Building Generative Image & Video models at Scale - Sander Dieleman, Google DeepMind

Sander Dieleman from Google DeepMind discusses the development of scalable generative image and video diffusion models, emphasizing the importance of data curation, latent representations, advanced architectures like transformers, and sophisticated training and sampling techniques including guidance and distillation. He also highlights the integration of diverse control signals beyond text prompts to enhance model versatility and practical applicability in generating high-quality audiovisual content.

Sander Dieleman, a research scientist at Google DeepMind, presents an in-depth overview of building generative image and video models at scale, focusing primarily on diffusion models. He begins by emphasizing the critical role of data curation in training high-quality models, noting that unlike traditional research incentives that favor standardized datasets, investing time in improving and understanding data can yield better results than tweaking model architectures or optimizers. He then discusses data representation, explaining that while early diffusion models operated directly on pixel data, modern approaches use learned latent representations via autoencoders to compress images and videos. This compression reduces memory requirements significantly while preserving essential spatial structure, enabling scalable training on high-resolution and long-duration audiovisual data.

Dieleman explains the core mechanism of diffusion models as an iterative denoising process. Starting from a noisy version of an image or video, the model predicts a cleaner version step-by-step, gradually refining the sample until it resembles data from the target distribution. He illustrates this with a two-dimensional analogy and highlights the importance of adding a small amount of noise back after each denoising step to prevent error accumulation. He further elaborates on the spectral properties of images, showing that diffusion models effectively perform a form of spectral autoregression by reconstructing images from coarse to fine details, which aligns well with human perception and allows for weighting frequencies during training.

Regarding model architecture, Dieleman notes that early diffusion models used convolutional U-Nets, but transformers have become increasingly popular due to their scalability and expressiveness, especially given the extensive research on transformer scaling from language models. For video generation, he describes a hybrid approach combining autoregression in the temporal dimension with diffusion-based generation of individual frames, balancing efficiency and quality. Training these large models requires sophisticated parallelism strategies, including data and model parallelism, often implemented using JAX, which is well-suited for TPU hardware and large-scale distributed training.

Sampling from diffusion models involves a trade-off between stochastic and deterministic methods.
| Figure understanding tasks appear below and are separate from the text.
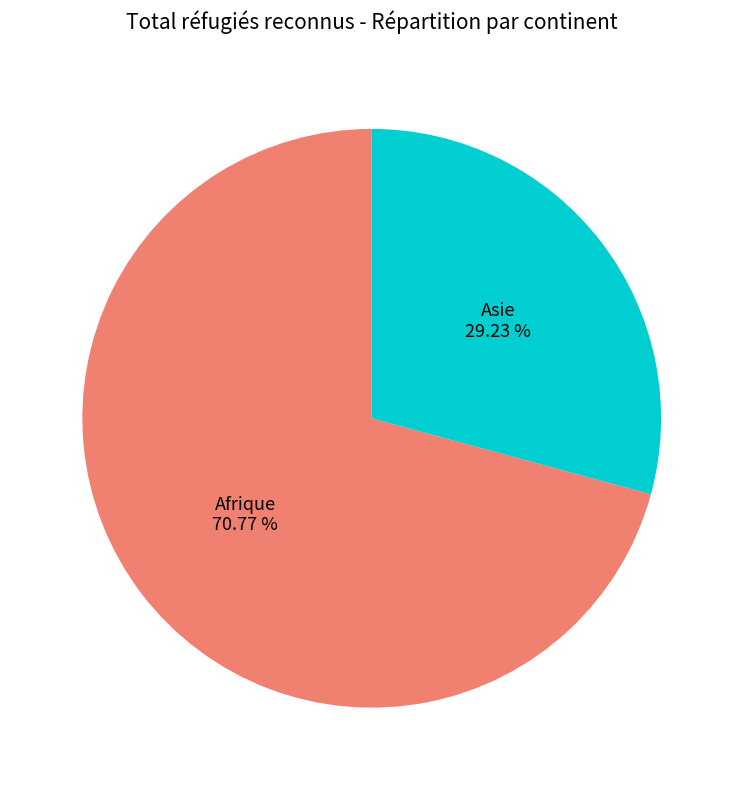

True or false: Asie accounts for 29% of the total.

True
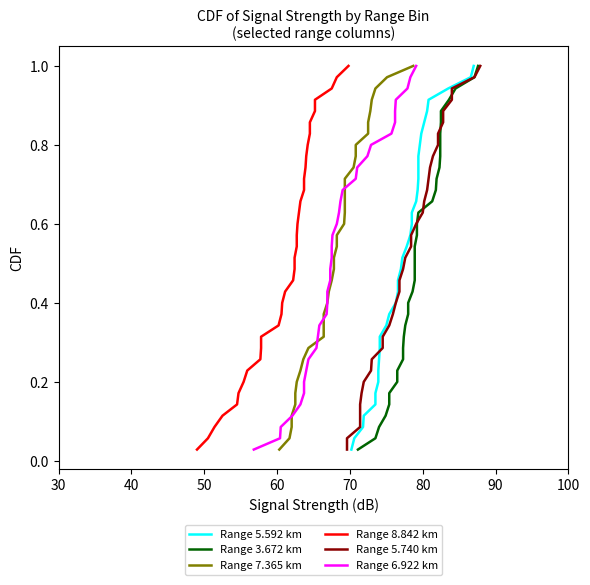

How many lines are shown in the chart?

6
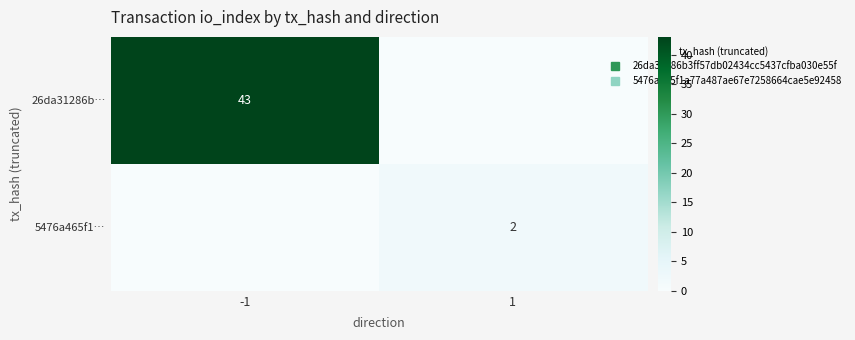

What is the difference between the highest and lowest values at 1?

2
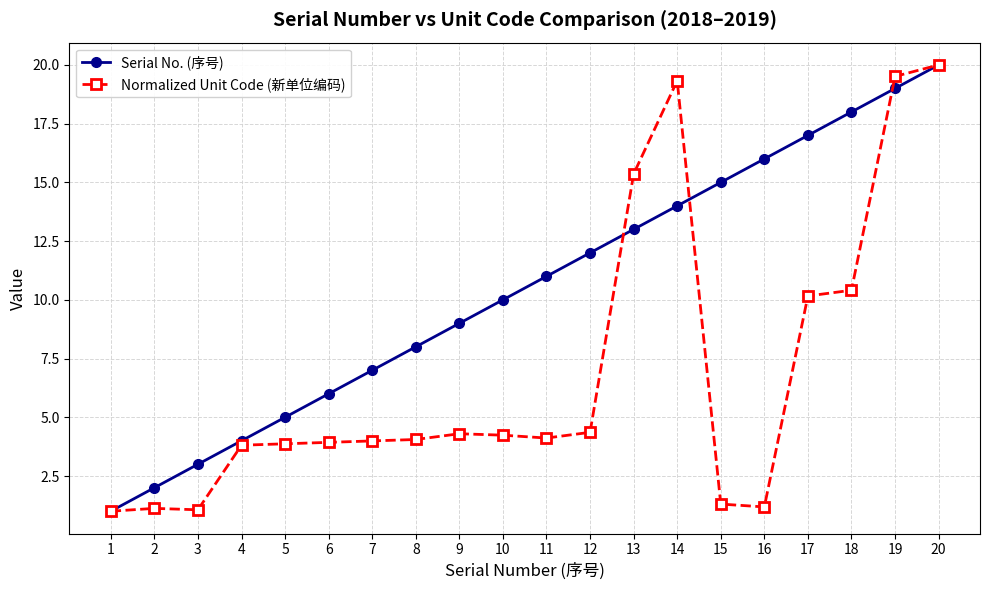

At which category is the sum across all series the highest?

20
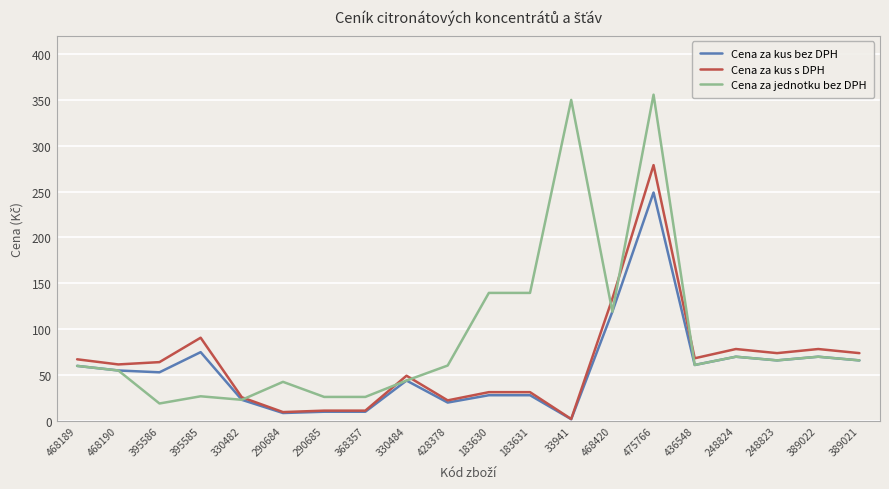

How many distinct data groups are displayed?

3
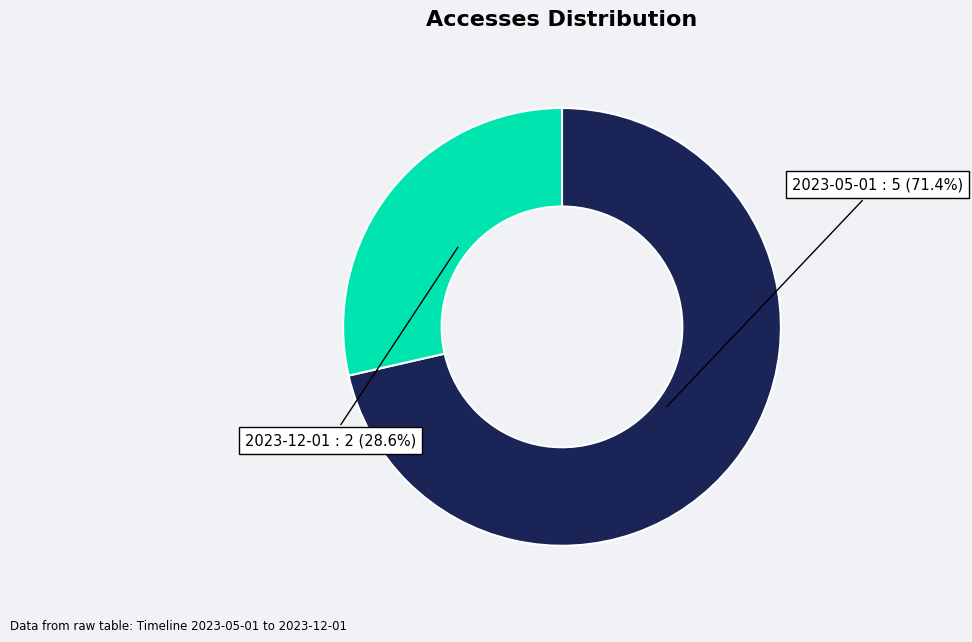

To the nearest percent, what percentage of the pie is 2023-12-01?

29%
Dieleman highlights the concept of guidance, a powerful technique that steers the generative process using conditioning signals such as text prompts. By amplifying the difference between conditional and unconditional model predictions, guidance improves sample quality at the cost of diversity, enabling models to produce highly relevant and detailed outputs. He also discusses distillation methods aimed at reducing the number of sampling steps, such as consistency models, which attempt to predict final outputs in fewer passes, thereby speeding up generation without sacrificing quality.

Finally, Dieleman addresses the importance of control signals beyond text prompts to make generative models more useful and versatile. These include reference-based conditioning, camera motion control, and event timing in videos, which often require specialized representations and post-training techniques to integrate effectively. He underscores that conditioning can be introduced in various ways within transformer architectures and that post-training methods like preference tuning further refine model behavior. Throughout the talk, Dieleman provides insights into the practical challenges and innovations in scaling generative audiovisual models, offering a comprehensive behind-the-scenes perspective on this rapidly evolving field.